Optional Isolation over Mandatory Sandboxing

V0 Challenge:
Every tool call in V0 executed in a sandboxed Docker container by default. While this guaranteed reproducibility and security, it also created friction — the agent and sandbox ran as separate processes, states diverged easily, and multi-tenant workloads could crash each other.
Moreover, with the rise of the Model Context Protocol (MCP), which assumes local execution and direct access to user environments, V0’s rigid isolation model became incompatible.
V1 Principle:
Sandboxing should be opt-in, not universal.
V1 unifies agent and tool execution within a single process by default, aligning with MCP’s local-execution model.
When isolation is needed, the same stack can be transparently containerized, maintaining flexibility without complexity.
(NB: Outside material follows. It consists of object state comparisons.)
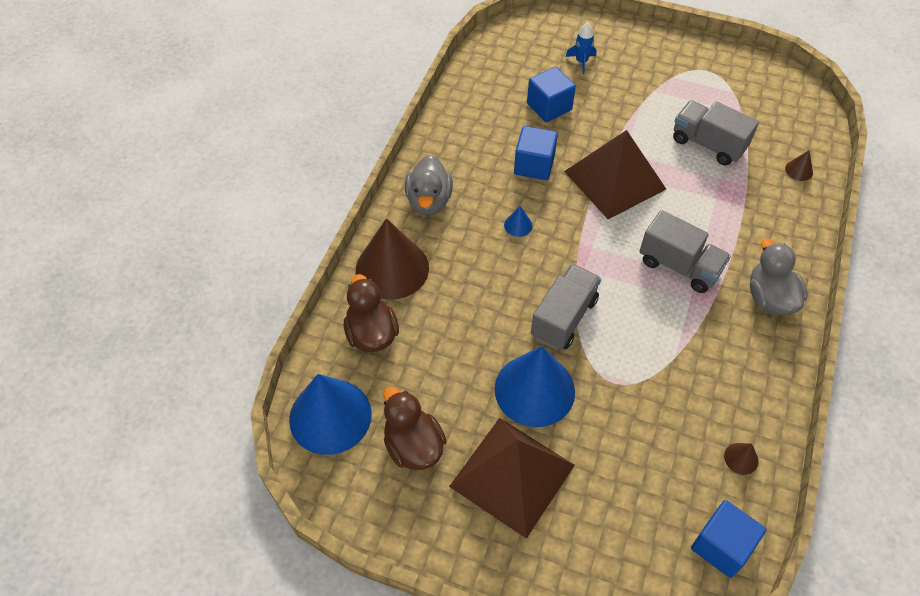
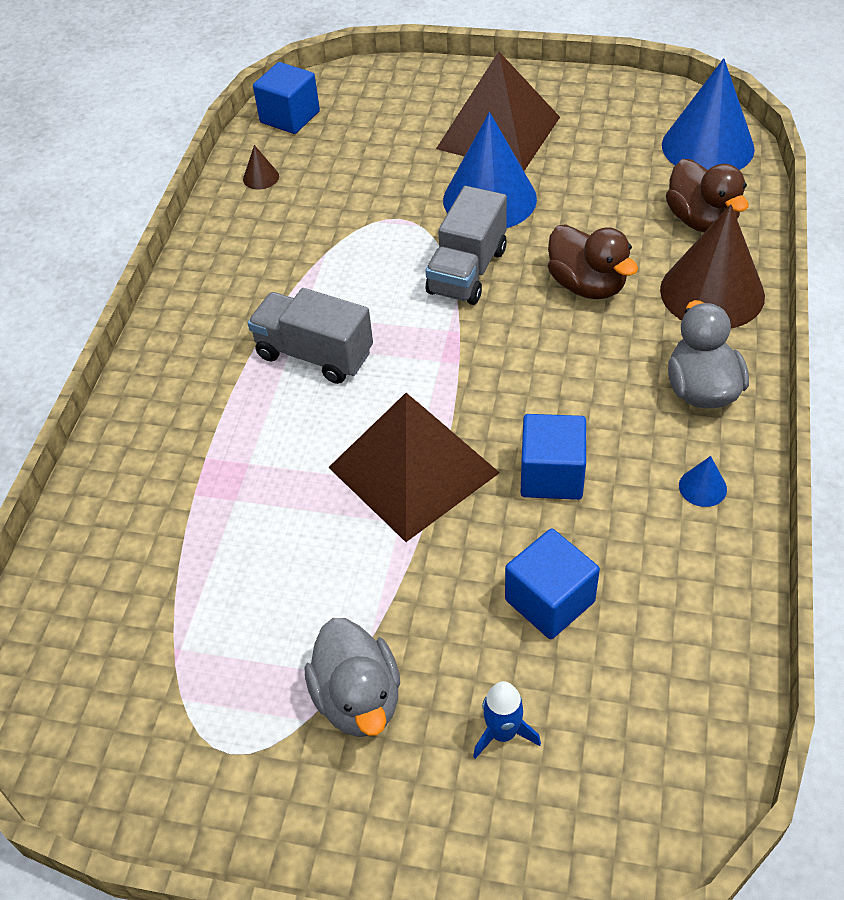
camera: 175 degrees right, 5 degrees down
(413, 446) = (607, 138): brown duck -> brown duck (587, 285)
(518, 225) = (554, 375): blue cone -> blue cone (702, 487)
(708, 144) = (249, 564): grey truck -> none
(769, 298) = (195, 333): grey duck -> grey duck (358, 698)
(799, 170) = (99, 536): brown cone -> none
Stateless by Default, One Source of Truth for State

V0 Challenge:
V0 relied on mutable Python objects and dynamic typing, which led to silent inconsistencies — failed session restores, version drift, and non-deterministic behavior. Each subsystem tracked its own transient state, making debugging and recovery painful.
V1 Principle:
Keep everything stateless, with exactly one mutable state.
All components (agents, tools, LLMs, and configurations) are immutable Pydantic models validated at construction.
The only mutable entity is the conversation state, a single source of truth that enables deterministic replay and robust persistence across sessions or distributed systems.

Clear Boundaries between Agent and Applications

V0 Challenge:
The same codebase powered the CLI, web interface, and integrations (e.g., Github, Gitlab, etc). Over time, application-specific conditionals and prompts polluted the agent core, making it brittle.
Heavy research dependencies and benchmark integrations further bloated production builds.
V1 Principle:
Maintain strict separation of concerns.
V1 divides the system into stable, isolated layers: the SDK (agent core), tools (set of tools), workspace (sandbox), and agent server (server that runs inside sandbox).
Applications communicate with the agent via APIs rather than embedding it directly, ensuring research and production can evolve independently.

Composable Components for Extensibility

V0 Challenge:
Because agent logic was hard-coded into the core application, extending behavior (e.g., adding new tools or entry points) required branching logic for different entrypoints. This rigidity limited experimentation and discouraged contributions.
V1 Principle:
Everything should be composable and safe to extend.
Agents are defined as graphs of interchangeable components—tools, prompts, LLMs, and contexts—each described declaratively with strong typing.
Developers can reconfigure capabilities (e.g., swap toolsets, override prompts, add delegation logic) without modifying core code, preserving stability while fostering rapid innovation.